“England is fruitful in corn; but yet more so in men, and in arts which she chooses to make barren of food. England has corn on her hills, corn in her valleys, corn waving over her plains; yet this corn is not enough, or not always enough, for the multitudes who gather together in her villages, and throng her cities, and multiply about her workhouses. If this corn is not enough, England’s duty is,—not to starve hundreds, or half-starve thousands of her children, but to bring out corn from all the apparatus of her arts. She should bring out corn from her looms, corn from her forges, corn from her mines; and when more than all this is wanted, let her multiply her looms and her forges, and sink new mines from which other millions may derive their bread.”

“You dig bread from this hard rock, I suppose, when you furnish grindstones on which the cutlery is to be prepared which may be exchanged with the Russian and the American for corn.”

“I do: and to limit this exchange is not only to limit the comforts of us workmen, but to forbid that there shall be more lives in our borders than the fruits of our own soil can support. There is room for myriads more of us, and for a boundless improvement of our resources; these resources are forbidden to improve, and these myriads to exist. Whence rulers derive their commission thus to limit that to which God has placed no perceivable bound, let them declare.”

“Then there are not too many of us, if all were wise.”

“By no means. If all were permitted to be as happy as God bids them be, there would be neither the recklessness of those who multiply without thought, nor the forced patience of those who have a conscience and listen to it. If all were wise, they would proportion their numbers to their food; but then that food would not be stinted by arbitrary laws which issue in evil to all. Our rulers turn away, if perchance they see in the streets infants that pine for a while, only to die; and pronounce that such children should never have been born. And it may be true; but it is not for our rulers to pronounce, except with shame; for it is only while waiting for their becoming just that it behoves the people to be as self-denying as they require.”

“Strangers that pass this way for their pleasure,” observed Mary, “wonder at the hardness of our shepherds in turning their tender lambs exposed upon the moors, where, if some thrive, many pine. Do not they themselves (as many of them as have to do with making laws) turn out the young of our cities into stony fields, where they pine like starving lambs? There is small use in pitying—small kindness in saying that such should never have been born, if there are indeed fields where for stones they may gather bread.”

“When I see money buried in the furrows of such fields,” replied Chatham, “I feel that it is taken twice from those whose due it is;—from the mechanic who, instead of standing idle, would fain be producing corn on his anvil; and from the spiritless boor abroad, who would as willingly exchange his superfluity to supply his need. When I see the harrow pass over such fields, I see it harrow human souls; and voices cry out from the ground, however little the whistling husbandman may heed them.”

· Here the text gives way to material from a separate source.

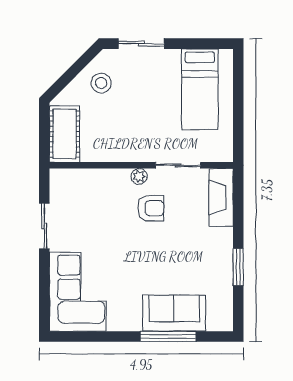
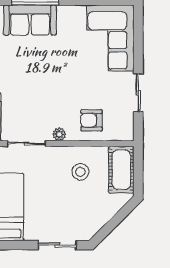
stool: (101, 83) -> (80, 172), moved
armchair: (151, 208) -> (91, 120), moved

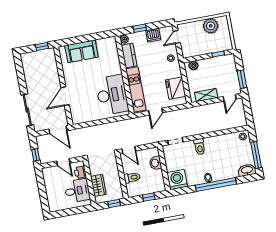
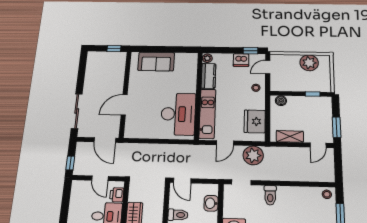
window: (140, 28) -> (250, 51), moved
plant: (180, 117) -> (253, 155), added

“The husbandman will not long whistle, if all must at length scramble for food. His turn to see his infants pine must come at last.”

“At last! It comes early, for there are more to follow. There is the farmer to swear that it is hard upon him that his labourers must live, as it is upon his substance that they must live. Then comes he for whom the farmer labours in his turn. He complains that, let the sunshine be as bright, the dews as balmy as they may, he can reap scarcely half the harvest of his gains, and that he is pressed upon by the crowds who come to him for bread.”

“He can hardly wonder at this, when it is he himself who forbids their going elsewhere. To what third party would he commend them?”